Elegran Sun 03-Jan-21 08:49:50

I phrased that wrong. I should have put "buying an ebook cheaply on Amazon" not "buying a cheap book on Amazon".

M0nica Mon 04-Jan-21 08:30:12

Most of a books price is the cost of production. Paper printing, graphic design, distribution, book seller's costs.

A Kindle book needs far less preparation and once one copy is available online it can be sent out again, and again. Like sending an email instead of a letter.

Generally authors get 5-8% of the selling price. Obviously you get less froma Kindle book, but if Jeffrey Archer gets 10 per book and sells a millon books - and he does - then he has made £100,000., not a sum to be sneezed at.

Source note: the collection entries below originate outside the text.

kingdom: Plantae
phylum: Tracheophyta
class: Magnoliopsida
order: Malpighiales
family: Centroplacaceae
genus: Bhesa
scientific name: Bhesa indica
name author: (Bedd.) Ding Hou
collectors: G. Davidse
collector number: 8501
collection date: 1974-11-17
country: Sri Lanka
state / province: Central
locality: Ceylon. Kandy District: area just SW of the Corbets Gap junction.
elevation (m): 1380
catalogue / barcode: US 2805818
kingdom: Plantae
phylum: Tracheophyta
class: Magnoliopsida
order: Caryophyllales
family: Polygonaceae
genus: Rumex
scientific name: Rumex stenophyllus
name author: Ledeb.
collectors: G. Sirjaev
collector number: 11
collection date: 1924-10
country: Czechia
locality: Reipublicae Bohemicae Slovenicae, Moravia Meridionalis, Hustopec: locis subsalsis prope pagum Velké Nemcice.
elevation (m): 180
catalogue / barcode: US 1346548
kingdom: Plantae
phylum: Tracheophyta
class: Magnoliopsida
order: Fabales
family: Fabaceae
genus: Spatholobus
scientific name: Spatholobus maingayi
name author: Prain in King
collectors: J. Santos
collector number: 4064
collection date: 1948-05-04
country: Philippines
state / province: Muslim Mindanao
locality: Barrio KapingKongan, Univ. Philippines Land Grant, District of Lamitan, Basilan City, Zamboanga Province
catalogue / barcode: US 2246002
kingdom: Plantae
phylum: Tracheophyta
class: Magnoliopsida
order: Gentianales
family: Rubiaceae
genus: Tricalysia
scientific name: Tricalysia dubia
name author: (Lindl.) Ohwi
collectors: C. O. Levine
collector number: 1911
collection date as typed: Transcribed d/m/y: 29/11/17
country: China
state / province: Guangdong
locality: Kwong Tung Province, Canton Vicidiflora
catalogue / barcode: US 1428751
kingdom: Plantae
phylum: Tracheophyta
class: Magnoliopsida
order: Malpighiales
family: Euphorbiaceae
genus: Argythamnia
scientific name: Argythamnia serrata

nadateturbe Mon 04-Jan-21 08:48:58

Many books are reduced in price over time Antonia. The book on vitamin d at £150 - I have seen this type of thing. But if you look further at other sellers you will probably find it at a mch lower price.

Humbertbear Mon 04-Jan-21 10:33:11

I know someone who worked on that book. It involved an incredible amount of research and only a small number of books was printed which is why they are now so valuable.

Dragonella Thu 14-Jan-21 01:59:08

The main advantage of keeping book prices - especially ebook prices - low is to encourage people to take a chance on new authors they haven't read before. But I take your point, OP, and of course students/hard-up people can often buy books second-hand if they can't afford new.